Chain Pickerel Size, Diet, Bait | Chain Pickerel vs Pike

It is a long, torpedo-shaped fish with a big mouth loaded with needle-like teeth that can be found in the Pacific Ocean. The broad dorsal and anal fins, which are located close to the tail, are an adaptation to the fish's ability to accelerate quickly. Adults are distinguished by a distinctive pattern of dark chain-like markings on a dark green to the yellowish-green backdrop. 

Generally, a black bar continues straight down or slightly forward from beneath the eye, toward the lower jaw. The dark band beneath the eye of the redfin pickerel is similar, but it extends back toward the tail. Chain pickerel can be differentiated from northern pike by its entirely scaled operculum (the hard bony flap protecting the gills), whereas northern pike's operculum is scaleless on the bottom half.

    Chain pickerel are found east of the Appalachian Mountains, from the St. Lawrence River to Florida. They can also be found in the Mississippi River drainage system in the south. Chain pickerel can be found across the state of New Hampshire.

    Chain Pickerel Size, Diet, Bait | Chain Pickerel vs Pike

    Chain pickerel are active and often easy to catch. Target places that are less than ten feet deep and have an abundance of aquatic plants. Pickerel can be caught with live bait, such as worms and minnows, or artificial lures. Lures like spinnerbaits and plastic worms are recommended. 

    Chain Pickerel  Size

    Chain pickerel are the pike family's smallest gamefish. They can live for ten years, grow to be three feet long, and weigh approximately 7 lb or more.

    Chain Pickerel Diet

    Pickerel are primarily active throughout the day and are sight-oriented predators. These predators are very opportunistic feeders, and they strike with extraordinary speed when they spot unsuspecting prey swimming nearby. The pickerel's primary diet comprises small fish, crayfish, frogs, mice, newts, and insects, among other things. 

    Chain Pickerel Bait

    Weedless fishing spoons and spinnerbaits with pork or plastic dressings work well as well. Soft plastic jerk baits are fantastic for fooling pickerel, even though the fish prefer to chew them up a little. While moderate to quick retrieval is usually successful, there are situations when slowing down is necessary.

    Live shiners of all sizes are popular with pickerel, but 4- to 5-inch baits are particularly appealing to larger individuals. They are attracted to Arkansas shiners, pond (golden) shiners, emerald shiners, chubs, and sucker minnows.

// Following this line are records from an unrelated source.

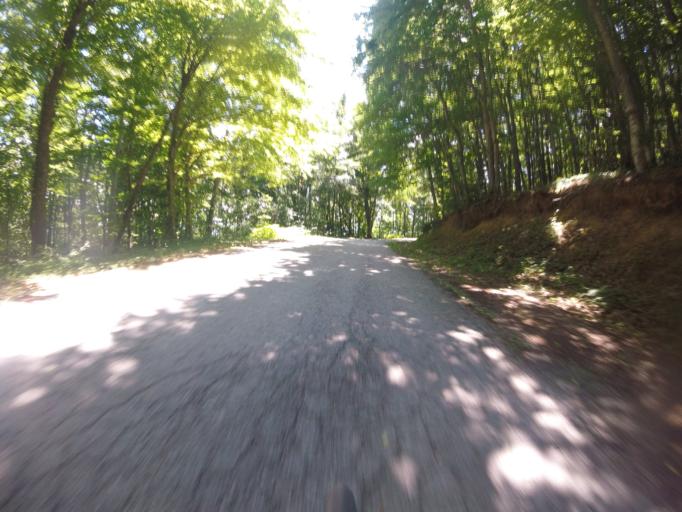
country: SI
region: Metlika
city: Metlika
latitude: 45.7146
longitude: 15.3849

    Northern pike vs. Chain pickerel

    Northern pike can reach considerably greater lengths than pickerel. Pickerel have a dark chain-like pattern on their sides, whereas pike has numerous little, light bar-like markings all over their flanks, so body colors, as well as dot and bar patterns, are other reliable ways of distinguishing these two species.

    While northern pike (Esox lucius) and chain pickerel (Esox niger) are technically distinct species of fish, they are closely linked due to their membership in the larger pike family Esocidae and the same genus type Esox.

    As such, they have some characteristics that make them relatively difficult to distinguish apart. The body shape of the pickerel is strikingly similar to that of the northern pike, and so the fish is often assumed to be a young pike.